Transcribe the records in full.

- _EXERCISE DATA_
# # # #
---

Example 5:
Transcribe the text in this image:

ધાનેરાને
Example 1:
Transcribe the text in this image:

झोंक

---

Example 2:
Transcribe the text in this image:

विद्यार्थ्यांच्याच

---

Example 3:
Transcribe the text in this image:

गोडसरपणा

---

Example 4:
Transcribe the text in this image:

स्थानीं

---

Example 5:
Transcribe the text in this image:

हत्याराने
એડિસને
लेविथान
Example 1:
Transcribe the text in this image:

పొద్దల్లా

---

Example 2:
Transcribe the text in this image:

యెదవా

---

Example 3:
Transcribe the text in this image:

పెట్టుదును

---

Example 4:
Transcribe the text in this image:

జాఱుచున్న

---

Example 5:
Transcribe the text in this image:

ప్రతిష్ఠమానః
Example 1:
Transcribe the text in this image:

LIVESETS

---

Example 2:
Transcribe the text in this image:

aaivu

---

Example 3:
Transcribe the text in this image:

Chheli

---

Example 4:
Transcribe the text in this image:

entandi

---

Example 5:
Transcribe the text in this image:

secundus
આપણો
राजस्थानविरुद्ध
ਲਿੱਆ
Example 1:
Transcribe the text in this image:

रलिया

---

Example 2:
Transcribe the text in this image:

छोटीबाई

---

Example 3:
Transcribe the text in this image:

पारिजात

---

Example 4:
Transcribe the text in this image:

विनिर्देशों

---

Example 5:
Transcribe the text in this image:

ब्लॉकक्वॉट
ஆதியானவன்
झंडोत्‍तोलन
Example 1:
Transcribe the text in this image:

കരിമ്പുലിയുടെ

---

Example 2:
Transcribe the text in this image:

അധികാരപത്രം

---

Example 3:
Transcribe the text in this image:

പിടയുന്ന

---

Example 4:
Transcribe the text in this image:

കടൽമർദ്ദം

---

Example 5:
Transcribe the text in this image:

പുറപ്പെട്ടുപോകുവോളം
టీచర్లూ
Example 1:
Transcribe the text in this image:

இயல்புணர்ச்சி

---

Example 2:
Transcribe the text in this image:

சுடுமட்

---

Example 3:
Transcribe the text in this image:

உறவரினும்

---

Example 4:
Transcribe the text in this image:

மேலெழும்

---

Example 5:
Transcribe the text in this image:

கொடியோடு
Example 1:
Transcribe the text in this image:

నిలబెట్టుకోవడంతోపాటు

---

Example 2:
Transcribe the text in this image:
# # # #
- _EXPECTED ANSWER_
---

Example 5:
Transcribe the text in this image:

ધાનેરાને
Example 1:
Transcribe the text in this image:

झोंक

---

Example 2:
Transcribe the text in this image:

विद्यार्थ्यांच्याच

---

Example 3:
Transcribe the text in this image:

गोडसरपणा

---

Example 4:
Transcribe the text in this image:

स्थानीं

---

Example 5:
Transcribe the text in this image:

हत्याराने
એડિસને
लेविथान
Example 1:
Transcribe the text in this image:

పొద్దల్లా

---

Example 2:
Transcribe the text in this image:

యెదవా

---

Example 3:
Transcribe the text in this image:

పెట్టుదును

---

Example 4:
Transcribe the text in this image:

జాఱుచున్న

---

Example 5:
Transcribe the text in this image:

ప్రతిష్ఠమానః
Example 1:
Transcribe the text in this image:

LIVESETS

---

Example 2:
Transcribe the text in this image:

aaivu

---

Example 3:
Transcribe the text in this image:

Chheli

---

Example 4:
Transcribe the text in this image:

entandi

---

Example 5:
Transcribe the text in this image:

secundus
આપણો
राजस्थानविरुद्ध
ਲਿੱਆ
Example 1:
Transcribe the text in this image:

रलिया

---

Example 2:
Transcribe the text in this image:

छोटीबाई

---

Example 3:
Transcribe the text in this image:

पारिजात

---

Example 4:
Transcribe the text in this image:

विनिर्देशों

---

Example 5:
Transcribe the text in this image:

ब्लॉकक्वॉट
ஆதியானவன்
झंडोत्‍तोलन
Example 1:
Transcribe the text in this image:

കരിമ്പുലിയുടെ

---

Example 2:
Transcribe the text in this image:

അധികാരപത്രം

---

Example 3:
Transcribe the text in this image:

പിടയുന്ന

---

Example 4:
Transcribe the text in this image:

കടൽമർദ്ദം

---

Example 5:
Transcribe the text in this image:

പുറപ്പെട്ടുപോകുവോളം
టీచర్లూ
Example 1:
Transcribe the text in this image:

இயல்புணர்ச்சி

---

Example 2:
Transcribe the text in this image:

சுடுமட்

---

Example 3:
Transcribe the text in this image:

உறவரினும்

---

Example 4:
Transcribe the text in this image:

மேலெழும்

---

Example 5:
Transcribe the text in this image:

கொடியோடு
Example 1:
Transcribe the text in this image:

నిలబెట్టుకోవడంతోపాటు

---

Example 2:
Transcribe the text in this image:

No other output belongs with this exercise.